DATASET
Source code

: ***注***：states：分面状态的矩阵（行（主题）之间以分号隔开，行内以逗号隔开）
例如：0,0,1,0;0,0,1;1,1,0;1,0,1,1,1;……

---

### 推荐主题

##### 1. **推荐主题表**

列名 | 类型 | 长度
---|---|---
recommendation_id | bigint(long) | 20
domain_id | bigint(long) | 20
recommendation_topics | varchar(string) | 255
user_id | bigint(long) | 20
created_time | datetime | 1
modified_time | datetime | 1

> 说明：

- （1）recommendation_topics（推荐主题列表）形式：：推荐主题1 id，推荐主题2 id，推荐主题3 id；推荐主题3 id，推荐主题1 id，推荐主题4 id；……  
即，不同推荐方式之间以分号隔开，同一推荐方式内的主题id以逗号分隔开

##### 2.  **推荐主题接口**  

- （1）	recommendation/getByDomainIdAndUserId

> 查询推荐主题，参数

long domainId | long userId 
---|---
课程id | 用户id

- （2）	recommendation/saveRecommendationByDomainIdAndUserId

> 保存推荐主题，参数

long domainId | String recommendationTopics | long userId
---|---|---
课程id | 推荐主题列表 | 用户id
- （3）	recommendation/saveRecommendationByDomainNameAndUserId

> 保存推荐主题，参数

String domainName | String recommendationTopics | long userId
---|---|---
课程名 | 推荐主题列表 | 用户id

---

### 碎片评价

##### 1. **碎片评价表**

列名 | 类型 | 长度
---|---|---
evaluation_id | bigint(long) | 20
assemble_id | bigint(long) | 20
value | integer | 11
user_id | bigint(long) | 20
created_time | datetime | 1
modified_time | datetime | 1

EXERCISE DIRECTIONS
Show the data once more, exactly as it was written.

SOLUTION TO THIS TASK
Source code

: ***注***：states：分面状态的矩阵（行（主题）之间以分号隔开，行内以逗号隔开）
例如：0,0,1,0;0,0,1;1,1,0;1,0,1,1,1;……

---

### 推荐主题

##### 1. **推荐主题表**

列名 | 类型 | 长度
---|---|---
recommendation_id | bigint(long) | 20
domain_id | bigint(long) | 20
recommendation_topics | varchar(string) | 255
user_id | bigint(long) | 20
created_time | datetime | 1
modified_time | datetime | 1

> 说明：

- （1）recommendation_topics（推荐主题列表）形式：：推荐主题1 id，推荐主题2 id，推荐主题3 id；推荐主题3 id，推荐主题1 id，推荐主题4 id；……  
即，不同推荐方式之间以分号隔开，同一推荐方式内的主题id以逗号分隔开

##### 2.  **推荐主题接口**  

- （1）	recommendation/getByDomainIdAndUserId

> 查询推荐主题，参数

long domainId | long userId 
---|---
课程id | 用户id

- （2）	recommendation/saveRecommendationByDomainIdAndUserId

> 保存推荐主题，参数

long domainId | String recommendationTopics | long userId
---|---|---
课程id | 推荐主题列表 | 用户id
- （3）	recommendation/saveRecommendationByDomainNameAndUserId

> 保存推荐主题，参数

String domainName | String recommendationTopics | long userId
---|---|---
课程名 | 推荐主题列表 | 用户id

---

### 碎片评价

##### 1. **碎片评价表**

列名 | 类型 | 长度
---|---|---
evaluation_id | bigint(long) | 20
assemble_id | bigint(long) | 20
value | integer | 11
user_id | bigint(long) | 20
created_time | datetime | 1
modified_time | datetime | 1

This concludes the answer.